# Where can one get a Schedule C for free?



## SuperWagon (Mar 5, 2015)

Getting ready to file my taxes. The only problem is, of all the "free" online software, none of these sites seem to offer our required Schedule C for free. I've looked far and wide for the answer on this site, but to no avail, thus far. Any ideas? Thanks in advance.


----------



## Ziggy (Feb 27, 2015)

https://www.irs.gov/pub/irs-pdf/f1040sc.pdf
Can't be bothered to search Google to get the official form from IRS?


----------



## NachonCheeze (Sep 8, 2015)

Based on the question: Probably should not be doing your own taxes


----------



## SuperWagon (Mar 5, 2015)

Ziggy said:


> https://www.irs.gov/pub/irs-pdf/f1040sc.pdf
> Can't be bothered to search Google to get the official form from IRS?


THANK YOU, ZIGGY. 


NachonCheeze said:


> Based on the question: Probably should not be doing your own taxes


Probably right, but I gotta give it a try.


----------



## UberTaxPro (Oct 3, 2014)

SuperWagon said:


> Getting ready to file my taxes.

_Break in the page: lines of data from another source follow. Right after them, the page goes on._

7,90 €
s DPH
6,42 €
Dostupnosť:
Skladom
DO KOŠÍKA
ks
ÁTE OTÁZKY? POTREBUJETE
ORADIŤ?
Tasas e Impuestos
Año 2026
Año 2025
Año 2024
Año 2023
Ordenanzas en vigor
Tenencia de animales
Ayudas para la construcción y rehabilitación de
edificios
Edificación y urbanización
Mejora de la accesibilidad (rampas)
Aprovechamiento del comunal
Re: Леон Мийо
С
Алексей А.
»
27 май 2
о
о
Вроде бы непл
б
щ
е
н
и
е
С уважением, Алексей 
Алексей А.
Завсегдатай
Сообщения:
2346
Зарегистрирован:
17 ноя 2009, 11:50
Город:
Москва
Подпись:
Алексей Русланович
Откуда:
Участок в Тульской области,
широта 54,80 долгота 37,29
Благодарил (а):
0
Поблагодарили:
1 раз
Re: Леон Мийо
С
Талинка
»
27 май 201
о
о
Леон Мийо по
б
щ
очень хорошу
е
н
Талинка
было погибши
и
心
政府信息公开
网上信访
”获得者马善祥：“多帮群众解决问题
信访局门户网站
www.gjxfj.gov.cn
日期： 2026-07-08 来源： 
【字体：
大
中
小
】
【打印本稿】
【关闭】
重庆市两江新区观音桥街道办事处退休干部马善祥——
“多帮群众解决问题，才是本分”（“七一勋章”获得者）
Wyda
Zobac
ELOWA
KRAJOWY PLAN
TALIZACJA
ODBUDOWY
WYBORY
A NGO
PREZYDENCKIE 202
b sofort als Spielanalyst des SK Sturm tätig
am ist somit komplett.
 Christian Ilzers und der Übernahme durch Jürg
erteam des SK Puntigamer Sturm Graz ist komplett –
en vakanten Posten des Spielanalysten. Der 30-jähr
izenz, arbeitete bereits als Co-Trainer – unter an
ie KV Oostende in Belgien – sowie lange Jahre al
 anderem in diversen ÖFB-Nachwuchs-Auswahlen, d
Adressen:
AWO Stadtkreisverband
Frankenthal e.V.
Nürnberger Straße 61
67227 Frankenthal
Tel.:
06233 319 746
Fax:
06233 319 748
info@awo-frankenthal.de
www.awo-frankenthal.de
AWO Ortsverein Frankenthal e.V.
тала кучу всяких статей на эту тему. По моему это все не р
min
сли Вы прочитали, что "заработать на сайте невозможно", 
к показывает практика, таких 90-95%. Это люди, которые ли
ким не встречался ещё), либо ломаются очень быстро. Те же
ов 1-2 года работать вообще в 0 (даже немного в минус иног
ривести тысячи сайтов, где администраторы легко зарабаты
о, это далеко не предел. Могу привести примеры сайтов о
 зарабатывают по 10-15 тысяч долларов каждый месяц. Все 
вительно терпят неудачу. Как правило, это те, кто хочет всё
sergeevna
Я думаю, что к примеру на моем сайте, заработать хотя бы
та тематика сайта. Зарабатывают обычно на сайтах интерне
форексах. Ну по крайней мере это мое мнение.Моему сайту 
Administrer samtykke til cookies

The only problem is, of all the "free" online software, none of these sites seem to offer our required Schedule C for free. I've looked far and wide for the answer on this site, but to no avail, thus far. Any ideas? Thanks in advance.


Never tried it but it claims to be free except 12.95 for state return
http://www.freetaxusa.com/self_employed.jsp


----------